No cabe duda de que en nuestro caso procede acordar una indemnización a favor de Dña. Salvadora que repare el daño moral causado. Afortunadamente, no constan que los hechos perpetrados contra esta persona discapacitada le hayan dejado secuelas psíquicas o alteraciones psicológicas derivadas de estos hechos. Pero claro está, ello no dispensa a D. Manuel de reparar el daño causado pues, como hemos indicado, conforme establece el Tribunal Supremo no es necesario para que exista el deber de indemnizar el que se hayan producido alteraciones patológicas o psicológicas a las víctimas.
Así la Sala, teniendo en cuenta los hechos declarados probados, la repulsa que objetivamente merecen tales hechos, el gravamen que ha tenido que suponer para Dña. Salvadora este procedimiento (tener que declarar en la prueba preconstituida, entrevista con la médico forense, trabajadora social y psicóloga, presencia de la Guardia civil en su vivienda) consideramos que D. Manuel debe indemnizar a Dña. Salvadora en la cantidad de 1.000 euros.
En cuanto a las costas procesales, por lo dispuesto en el art. 123 CP, hay que entenderlas impuestas por ley a los criminalmente responsables de todo delito. La Sala 2ª del Tribunal Supremo manifiesta de forma reiterada que la exclusión de las costas de la acusación particular únicamente procederá, cuando su actuación haya resultado notoriamente inútil o superflua o bien haya formulado peticiones absolutamente heterogéneas respecto de las conclusiones aceptadas en la sentencia, lo que no sucede en el presente caso, en el que no se puede reputar superflua o inútil la intervención de la acusación particular. Por lo tanto, procede condenar al acusado al abono de las costas procesales, incluidas las de la acusación particular.
VISTOS los preceptos legales invocados, sus concordantes y demás de general aplicación.
Fallo
Que
En concepto de responsabilidad civil D. Manuel indemnizará a Dña.
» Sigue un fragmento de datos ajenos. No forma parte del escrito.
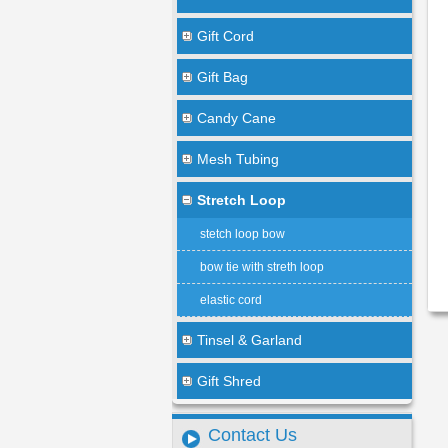
Gift Cord
Gift Bag
Candy Cane
Mesh Tubing
Stretch Loop
stetch loop bow
bow tie with streth loop
elastic cord
Tinsel & Garland
Gift Shred
Contact Us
Salvadora en la cantidad de 1.000 euros, más los intereses legales de conformidad con lo dispuesto en el art. 576 LEC.
En cuanto a las costas procesales procede condenar a D. Manuel al pago de las mismas, incluidas las de la acusación particular.
Así por nuestra Sentencia, de la que se unirá certificación literal al Rollo de Sala, contra la que cabe interponer RECURSO DE APELACIÓN ante el Tribunal Superior de Justicia, en el plazo de cinco días, contados al siguiente de su notificación, lo pronunciamos, mandamos y firmamos.
Así por esta nuestra Sentencia, definitivamente juzgando, lo pronunciamos, mandamos y firmamos.